Hopefully the energy of this reaction won’t be scattered among too many alternatives, although some amount of scattering is always good.
Systemd still has no age verification, so all those forks are absolutely pointless.
If and when Systemd adds age verification, I’ll move away from it.
But the recent change adds literally nothing. Just leave the field blank, like you always did with those for your home address and full name.
The age field is malicious compliance. It satisfies the letter of the law while being completely and deliberately useless for its purpose.I don’t know why we downvoted the correct answer.
It sucks and is stupid but the alternative is banning Linux. You wanna have ICE knock on your door for “harboring a foreign operating system that doesn’t comply with the Christlike values of patriotic Americans”?
Look at how Trump got these stupid Americans pacified and scared to resist for even the smallest things.
“B…b…bUt wHaT iF IcE cOmeS”
LMAO
the linux community is funny sometimes
Yes, this whole thing is very silly. Linux installers ask for your full name already. You can just make one up. Same with the birthday.
The slippery slope total surveillance state paranoia is hysterical.
Yeah, its not like there is a big push by many governments around the world, for more surveillance and therefore less privacy, right?
When those governments find out I’m 150 years old I wonder what they’re going to do
Yeah, you really missed my point by saying that. This law on its own is not dangerous, because you can lie.
They will clearly stop it there, I mean its for the safety of our children after all.
No I didn’t miss your point. I was intentionally stating that what you’re worried about is not what is currently happening.
Slippery slope, the world’s always ending, blah blah blah
Out of the loop:
The systemd project merged a pull request adding a new birthDate field to the JSON user records managed by userdb, in response to age verification laws in California, Colorado, and Brazil.
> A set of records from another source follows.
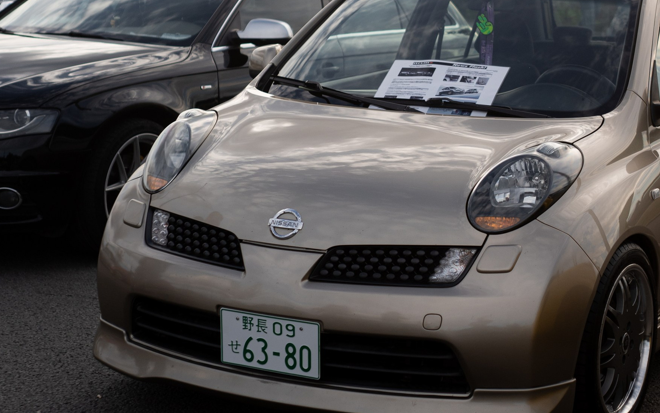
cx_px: 483
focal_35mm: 83
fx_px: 1493
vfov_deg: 15.7
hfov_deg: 24.7
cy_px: 127
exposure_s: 1/2500
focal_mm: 35
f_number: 2.2
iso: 100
Lennart Poettering clarified that this is an optional field in the userdb JSON object — not a policy engine, not an API for apps. It just defines the field so it’s standardized if people want to store the date there, but it’s entirely optional. Systemd itself does nothing with the data.
What a nothing burger
In response to German purity laws, IBM has added an optional field to their citizen database. It just defines a field “Is Jewish” so it’s standardized, but entirely optional. IBM does nothing with the data.
What a nothing burger.
It’s not nothing, freedom is often taken by inches.